Please re-type, using proper notation.

(a^3+x^3)/(2a^3-2ax+3x^2)÷(a^2-x^2)/(10)

To divide the rational expression, we need to follow the steps of polynomial division. Here's how you can do it:

First, let's rewrite the expression in a clearer way, so we can better understand the division:

(a^3 + x^3) / (2a^3 - 2a + 2x^2) ÷ (a^2 - x^2) / 10

For a clearer representation, let's take each polynomial term and arrange them in descending order:

(a^3 + x^3) / (2a^3 - 2a + 2x^2) ÷ (a^2 - x^2) / 10

Next, let's divide each term one by one:

1. Divide the first term of the numerator (a^3) by the first term of the denominator (a^2). The result is 'a'.

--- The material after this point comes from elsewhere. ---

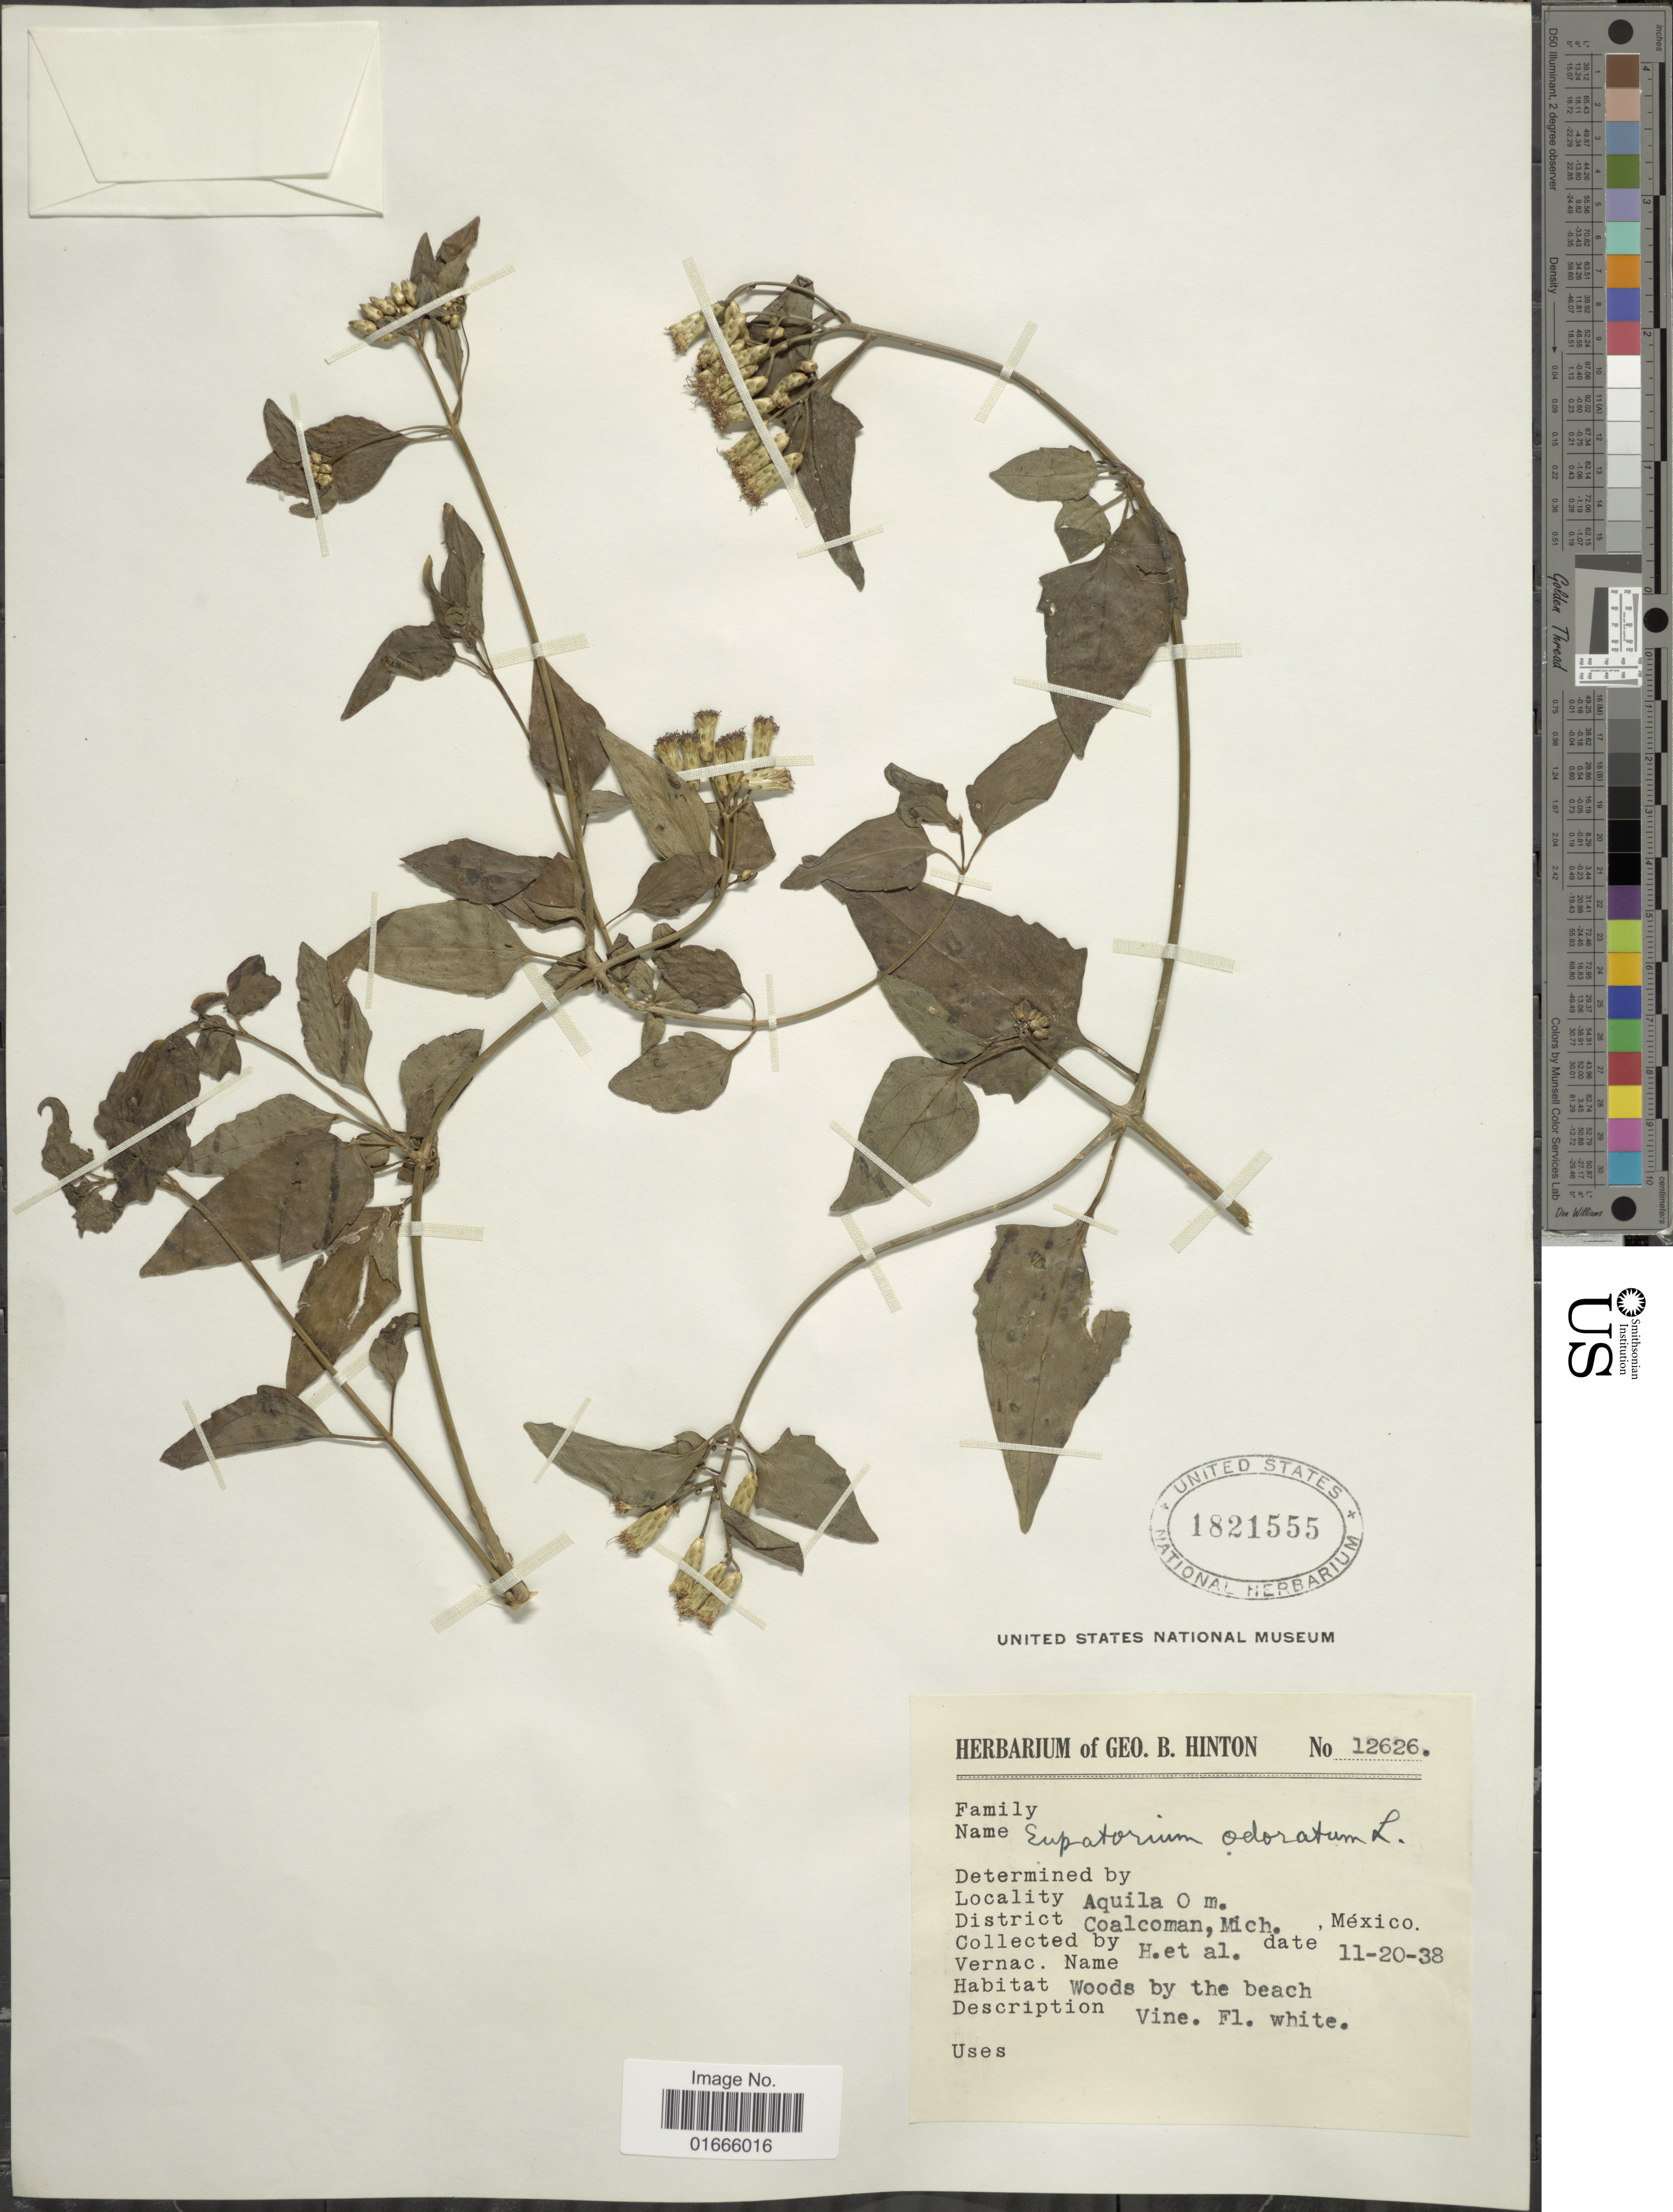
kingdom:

2. Multiply 'a' by the second part of the denominator (a^2 - x^2) to get (a)(a^2 - x^2) = a^3 - ax^2.

3. Subtract (a^3 - ax^2) from the original numerator (a^3 + x^3) to get x^3 - ax^2.

4. Now, bring down the next term, which is 'x^3'. We have (x^3 - ax^2).

5. Divide the first term of (x^3 - ax^2) by the first term of the denominator (a^2). The result is (x^3/a^2).

6. Multiply (x^3/a^2) by the second part of the denominator (a^2 - x^2) to get (x^3/a^2) * (a^2 - x^2) = x^3 - x^5/a.

7. Subtract (x^3 - x^5/a) from (x^3 - ax^2) to get -ax^2 + x^5/a.

Now, we have the partially divided expression: a + (x^3 - ax^2)/a^2 - (ax^2 - x^5/a)/(2a^3 - 2a + 2x^2).

To complete the division, we need to perform additional steps, but since the expression is quite complex, manual division becomes cumbersome. It's recommended to use computer software or calculators that can simplify and finalize the division process accurately.